Data entries
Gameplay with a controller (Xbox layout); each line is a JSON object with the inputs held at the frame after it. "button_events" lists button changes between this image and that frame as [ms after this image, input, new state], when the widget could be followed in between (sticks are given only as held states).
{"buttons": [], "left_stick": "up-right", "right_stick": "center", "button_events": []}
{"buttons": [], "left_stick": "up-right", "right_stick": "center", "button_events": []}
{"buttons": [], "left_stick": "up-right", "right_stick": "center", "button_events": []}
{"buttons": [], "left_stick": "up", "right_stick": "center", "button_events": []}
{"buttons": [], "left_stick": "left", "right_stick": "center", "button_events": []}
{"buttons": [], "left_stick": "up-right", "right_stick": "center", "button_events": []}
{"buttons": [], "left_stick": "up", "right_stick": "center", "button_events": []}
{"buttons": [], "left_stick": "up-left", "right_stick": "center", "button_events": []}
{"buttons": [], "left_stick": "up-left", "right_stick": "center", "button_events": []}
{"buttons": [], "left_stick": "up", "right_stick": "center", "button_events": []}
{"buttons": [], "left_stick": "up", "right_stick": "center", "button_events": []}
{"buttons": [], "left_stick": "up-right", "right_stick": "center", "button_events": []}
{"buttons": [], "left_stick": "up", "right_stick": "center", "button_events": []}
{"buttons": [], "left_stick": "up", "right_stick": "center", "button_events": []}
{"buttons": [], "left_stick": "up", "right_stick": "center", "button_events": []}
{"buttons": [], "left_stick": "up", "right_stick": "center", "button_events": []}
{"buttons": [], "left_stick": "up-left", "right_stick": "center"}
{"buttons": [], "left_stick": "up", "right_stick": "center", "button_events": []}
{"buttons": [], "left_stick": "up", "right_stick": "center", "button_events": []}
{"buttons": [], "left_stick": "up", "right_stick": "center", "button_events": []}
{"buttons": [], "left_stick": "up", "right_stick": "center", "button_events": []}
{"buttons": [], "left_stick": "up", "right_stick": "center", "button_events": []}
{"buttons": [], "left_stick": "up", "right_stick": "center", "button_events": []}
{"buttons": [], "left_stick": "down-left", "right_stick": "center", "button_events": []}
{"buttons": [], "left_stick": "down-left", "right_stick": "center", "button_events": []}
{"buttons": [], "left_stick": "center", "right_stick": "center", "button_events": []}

### WHAT YOU WILL DO
Repeat back all entries verbatim.

### OUTPUT OF THE EXERCISE
Gameplay with a controller (Xbox layout); each line is a JSON object with the inputs held at the frame after it. "button_events" lists button changes between this image and that frame as [ms after this image, input, new state], when the widget could be followed in between (sticks are given only as held states).
{"buttons": [], "left_stick": "up-right", "right_stick": "center", "button_events": []}
{"buttons": [], "left_stick": "up-right", "right_stick": "center", "button_events": []}
{"buttons": [], "left_stick": "up-right", "right_stick": "center", "button_events": []}
{"buttons": [], "left_stick": "up", "right_stick": "center", "button_events": []}
{"buttons": [], "left_stick": "left", "right_stick": "center", "button_events": []}
{"buttons": [], "left_stick": "up-right", "right_stick": "center", "button_events": []}
{"buttons": [], "left_stick": "up", "right_stick": "center", "button_events": []}
{"buttons": [], "left_stick": "up-left", "right_stick": "center", "button_events": []}
{"buttons": [], "left_stick": "up-left", "right_stick": "center", "button_events": []}
{"buttons": [], "left_stick": "up", "right_stick": "center", "button_events": []}
{"buttons": [], "left_stick": "up", "right_stick": "center", "button_events": []}
{"buttons": [], "left_stick": "up-right", "right_stick": "center", "button_events": []}
{"buttons": [], "left_stick": "up", "right_stick": "center", "button_events": []}
{"buttons": [], "left_stick": "up", "right_stick": "center", "button_events": []}
{"buttons": [], "left_stick": "up", "right_stick": "center", "button_events": []}
{"buttons": [], "left_stick": "up", "right_stick": "center", "button_events": []}
{"buttons": [], "left_stick": "up-left", "right_stick": "center"}
{"buttons": [], "left_stick": "up", "right_stick": "center", "button_events": []}
{"buttons": [], "left_stick": "up", "right_stick": "center", "button_events": []}
{"buttons": [], "left_stick": "up", "right_stick": "center", "button_events": []}
{"buttons": [], "left_stick": "up", "right_stick": "center", "button_events": []}
{"buttons": [], "left_stick": "up", "right_stick": "center", "button_events": []}
{"buttons": [], "left_stick": "up", "right_stick": "center", "button_events": []}
{"buttons": [], "left_stick": "down-left", "right_stick": "center", "button_events": []}
{"buttons": [], "left_stick": "down-left", "right_stick": "center", "button_events": []}
{"buttons": [], "left_stick": "center", "right_stick": "center", "button_events": []}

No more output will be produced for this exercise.